Instruction 1 -
Reproduce the records verbatim, beginning at the line that contains "Related products" and stopping after the line that contains "Century 885", and leave out the pictures.

Document extract -
▼▼▼

Known Issues in Apache Hive

Learn about the known issues in Hive, the impact or changes to the functionality, and the workaround.

CDPD-14361: Hive compaction on CDP Azure environment does not work in 7.2.10.
None.
CDPD-15518: ACID tables you write using the Hive Warehouse Connector cannot be read from an Impala virtual warehouse.
Read the tables from a Hive virtual warehouse or using Impala queries in Data Hub.
CDPD-13636: Hive job fails with OutOfMemory exception in the Azure DE cluster
Set the parameter hive.optimize.sort.dynamic.partition.threshold=0. Add this parameter in Cloudera Manager (Hive Service Advanced Configuration Snippet (Safety Valve) for hive-site.xml)
ENGESC-2214: Hiveserver2 and HMS service logs are not deleted
Update Hive log4j configurations. Hive -> Configuration -> HiveServer2 Logging Advanced Configuration Snippet (Safety Valve) Hive Metastore -> Configuration -> Hive Metastore Server Logging Advanced Configuration Snippet (Safety Valve) Add the following to the configurations: appender.DRFA.strategy.action.type=DELETE appender.DRFA.strategy.action.basepath=${log.dir} appender.DRFA.strategy.action.maxdepth=1 appender.DRFA.strategy.action.PathConditions.glob=${log.file}.* appender.DRFA.strategy.action.PathConditions.type=IfFileName appender.DRFA.strategy.action.PathConditions.nestedConditions.type=IfAccumulatedFileCount appender.DRFA.strategy.action.PathConditions.nestedConditions.exceeds=same value as appender.DRFA.strategy.max
HiveServer Web UI displays incorrect data
If you enabled auto-TLS for TLS encryption, the HiveServer2 Web UI does not display the correct data in the following tables: Active Sessions, Open Queries, Last Max n Closed Queries
CDPD-11890: Hive on Tez cannot run certain queries on tables stored in encryption zones
This problem occurs when the Hadoop Key Management Server (KMS) connection is SSL-encrypted and a self signed certificate is used. SSLHandshakeException might appear in Hive logs.

▲▲▲

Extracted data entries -
▼▼▼

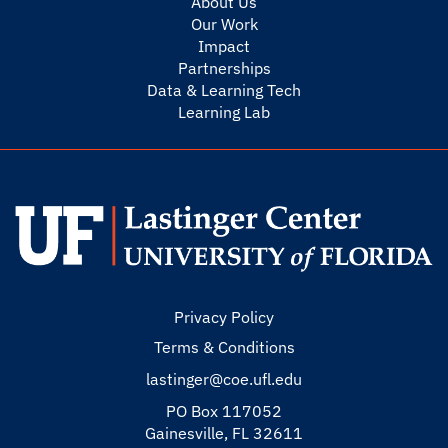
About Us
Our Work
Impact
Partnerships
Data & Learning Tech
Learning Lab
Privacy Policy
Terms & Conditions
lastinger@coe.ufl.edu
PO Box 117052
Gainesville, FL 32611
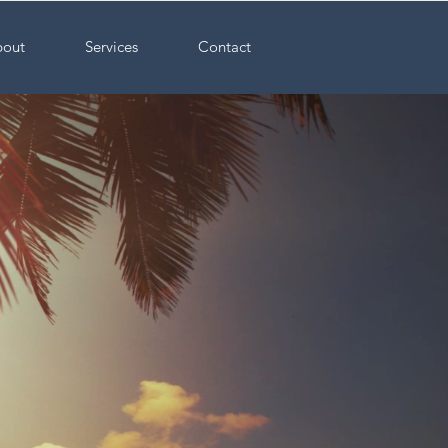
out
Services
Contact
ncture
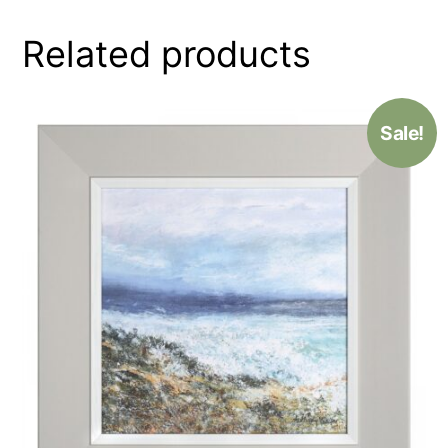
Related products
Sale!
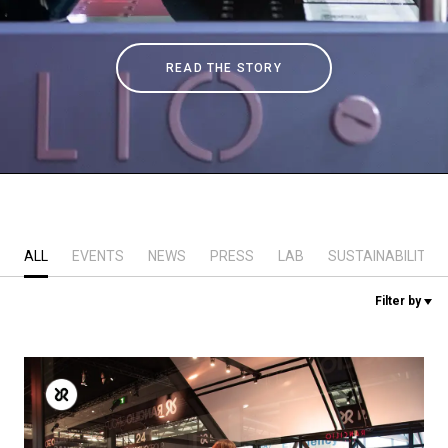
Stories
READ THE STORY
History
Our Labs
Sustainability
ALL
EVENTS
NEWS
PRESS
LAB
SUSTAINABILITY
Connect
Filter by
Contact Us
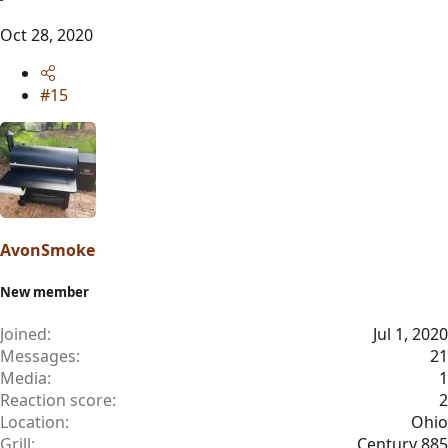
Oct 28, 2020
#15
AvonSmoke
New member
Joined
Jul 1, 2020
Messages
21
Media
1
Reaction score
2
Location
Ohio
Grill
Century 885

▲▲▲
▼▼▼

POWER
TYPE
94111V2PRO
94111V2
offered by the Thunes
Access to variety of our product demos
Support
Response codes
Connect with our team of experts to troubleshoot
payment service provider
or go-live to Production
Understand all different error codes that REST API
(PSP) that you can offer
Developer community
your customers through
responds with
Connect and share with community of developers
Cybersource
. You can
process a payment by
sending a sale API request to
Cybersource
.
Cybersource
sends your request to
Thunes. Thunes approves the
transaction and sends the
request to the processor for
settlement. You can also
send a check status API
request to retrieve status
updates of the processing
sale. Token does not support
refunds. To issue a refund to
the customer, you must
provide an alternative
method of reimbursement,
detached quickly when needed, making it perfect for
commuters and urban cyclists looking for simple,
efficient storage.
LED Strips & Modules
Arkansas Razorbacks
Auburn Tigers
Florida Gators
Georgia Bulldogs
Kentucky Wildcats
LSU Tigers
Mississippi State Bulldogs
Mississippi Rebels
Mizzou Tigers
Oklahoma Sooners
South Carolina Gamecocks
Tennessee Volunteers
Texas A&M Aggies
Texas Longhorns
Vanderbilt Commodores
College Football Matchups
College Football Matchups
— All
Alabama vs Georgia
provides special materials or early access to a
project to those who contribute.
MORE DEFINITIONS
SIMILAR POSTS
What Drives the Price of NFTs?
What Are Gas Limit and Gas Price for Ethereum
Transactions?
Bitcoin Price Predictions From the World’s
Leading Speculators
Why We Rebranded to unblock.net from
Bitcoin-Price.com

▲▲▲

Instruction 2 -
Resume the text on known issues in Apache Hive from the point at which it stops.

Written answer 1 -
Related products
Sale!
Stories
READ THE STORY
History
Our Labs
Sustainability
ALL
EVENTS
NEWS
PRESS
LAB
SUSTAINABILITY
Connect
Filter by
Contact Us
Oct 28, 2020
#15
AvonSmoke
New member
Joined
Jul 1, 2020
Messages
21
Media
1
Reaction score
2
Location
Ohio
Grill
Century 885

Written answer 2 -
Use one of the workarounds:
  • Install a self signed SSL certificate into cacerts file on all hosts.
  • Copy ssl-client.xml to a directory that is available in all hosts. In Cloudera Manager, in Clusters > Hive on Tez > Configuration. In Hive Service Advanced Configuration Snippet for hive-site.xml, click +, and add the name tez.aux.uris and valuepath-to-ssl-client.xml.

Technical Service Bulletins

TSB 2021-501: JOIN queries return wrong result for join keys with large size in Hive
JOIN queries return wrong results when performing joins on large size keys (larger than 255 bytes). This happens when the fast hash table join algorithm is enabled, which is enabled by default.
Impact
Incorrect results
Action required
  • Hotfix request
    Request a hotfix from Cloudera Support.
  • Workaround
    Set hive.vectorized.execution.mapjoin.native.fast.hashtable.enabled to false. This might cause a performance degradation depending on the type of query and the system it is running on.
Knowledge article
For the latest update on this issue see the corresponding Knowledge article: TSB 2021-501: JOIN queries return wrong result for join keys with large size in Hive
TSB 2021-518: Incorrect results returned when joining two tables with different bucketing versions
Incorrect results are returned when joining two tables with different bucketing versions, and with the following Hive configurations: set hive.auto.convert.join = false and set mapreduce.job.reduces = any custom value.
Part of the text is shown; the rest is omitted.